Tue Oct 24, 2017, 04:48 PM
Oct 2017

I consider staring at your phone while you're eating at a table with other people to be rude behavior, so I don't personally do it.

Doreen

(11,686 posts)
4. Would you believe my 78 year old mother does that when we go out to eat?
Tue Oct 24, 2017, 05:26 PM
Oct 2017

I mean come on!! This is supposed to be a young Millennial thing not someone who is 78!! I am just about to turn 50 and I do not do that. I must admit if she is ignoring me I will text my boyfriend but only if she is doing it and there is no one else with us. If someone calls me I get up and leave the restaurant. I do not think people want to hear my conversation and I do not want others hearing mine. 78 year old's are not supposed to do that. Sarcasm on the last statement.

HipChick

(25,485 posts)
14. My mother does that too...Silver Surfer...always glued to her phone or tablet...at the table..
Tue Oct 24, 2017, 05:48 PM
Oct 2017

I am constantly telling both parents to put their phones away...

FSogol

(45,488 posts)
7. We made a rule when the kids were little, to have no electronics at the table.
Tue Oct 24, 2017, 05:37 PM
Oct 2017

It's served us well, but visitors, especially the kid's friends, have a hard time with it.

RadiationTherapy

(5,818 posts)
3. 43 - there are many reasons why a person may not want to interact with other people.
Tue Oct 24, 2017, 04:54 PM
Oct 2017

We live in such a connected universe right here and now, why is it so surprising people want to also "unplug" from other people sometimes?

FSogol

(45,488 posts)
6. A restaurant is a public venue. If you want to avoid people, unplug at
Tue Oct 24, 2017, 05:33 PM
Oct 2017

a duck pond, vacant field, home basement, etc.

This is about avoiding waiters, busboys, cashiers, etc.

tymorial

(3,433 posts)
9. I'm not sure if I agree with that
Tue Oct 24, 2017, 05:42 PM
Oct 2017

Yes the internet has allowed us to communicate quicker and have greater access to information but I'm not sure I would say we are more connected.

FSogol

(45,488 posts)
12. Agree. We are less connected. Look in any bar, when someone from a table gets
Tue Oct 24, 2017, 05:45 PM
Oct 2017

up and goes the bathroom, the people left would talk to the bartender or other patrons. Now, they dive to check their phone and no one talks.

gratuitous

(82,849 posts)

> [Input data]
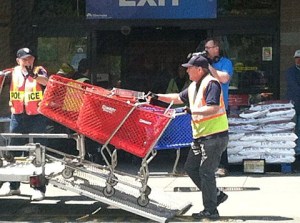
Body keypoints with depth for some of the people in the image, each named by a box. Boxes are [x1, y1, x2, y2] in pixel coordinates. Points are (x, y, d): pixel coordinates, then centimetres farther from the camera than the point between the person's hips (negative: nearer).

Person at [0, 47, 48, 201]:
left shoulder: (39, 71, 1)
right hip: (18, 116, 3)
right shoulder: (13, 73, 10)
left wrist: (34, 75, -38)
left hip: (37, 117, -3)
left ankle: (39, 188, 3)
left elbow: (46, 81, -19)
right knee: (14, 150, 9)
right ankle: (13, 185, 21)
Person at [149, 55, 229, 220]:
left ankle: (210, 211, 1)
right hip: (200, 136, 10)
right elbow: (179, 98, 29)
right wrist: (158, 97, 22)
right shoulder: (194, 86, 15)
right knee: (190, 168, 13)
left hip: (215, 135, -10)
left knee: (206, 172, -7)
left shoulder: (211, 83, -15)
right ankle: (217, 195, 20)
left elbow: (213, 108, -25)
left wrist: (194, 111, -25)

> [Apply what you read]
1) Answer these questions about the forum thread on phone use at the table:
(a) How old does the writer of post 4 say their mother is?
(b) In post 7, what rule was made when the kids were little?
(c) In post 12, what do the people left at a bar table now do when someone gets up to go to the bathroom?
2) Continue the forum thread on phone use at the table from where it stops.

> [Responses to the exercise]
1)
(a) 78 years old.
(b) No electronics at the table.
(c) They dive to check their phone, and no one talks.

2)
13. Going out to a restaurant used to be a social occasion
Tue Oct 24, 2017, 05:47 PM
Oct 2017

No, really! People accompanied one another to restaurants to enjoy items from the bill of fare, converse with one another, sample a libation or two, and relieve everyone in the dinner party from the chore of preparing the meal and cleaning up afterwards. Witty or insightful companions were actively sought out, and a good dining companion could sometimes look forward to being treated to a meal several times in a week.

Nowadays, people seem to treat a restaurant meal with all the conviviality of a waiting room at the dentist. The tacit compact seems to be, "Yes, I'm here at this meal with you, but there might be something really interesting happening in China or with the Kardashians, and I would rather read about that than talk to you."

OriginalGeek

(12,132 posts)
8. I'd have eaten there if the food was good.
Tue Oct 24, 2017, 05:42 PM
Oct 2017

I kinda like seeing those pictures from the 50s of the big wall of little food drawers with a plate of something tasty behind the glass door. Tuna sandwich from one, banana cream pie from another, looks like fun! I can interact with people everywhere. I don;t require it of my food joint. All the time.

I loved the sushi restaurant we used to have with the continuous train of dishes trundling by. Just grab what ya want.

Oh and I will also happily crush candy or answer emails on my phone while I'm eating. I can actually talk to the people with me AND play on my phone. Sometimes, we are playing the same game.

And furthermore, I don't care if people around me are talking on their phones. I hear their conversations with the people at their table- what's the difference if half the conversation is somewhere else?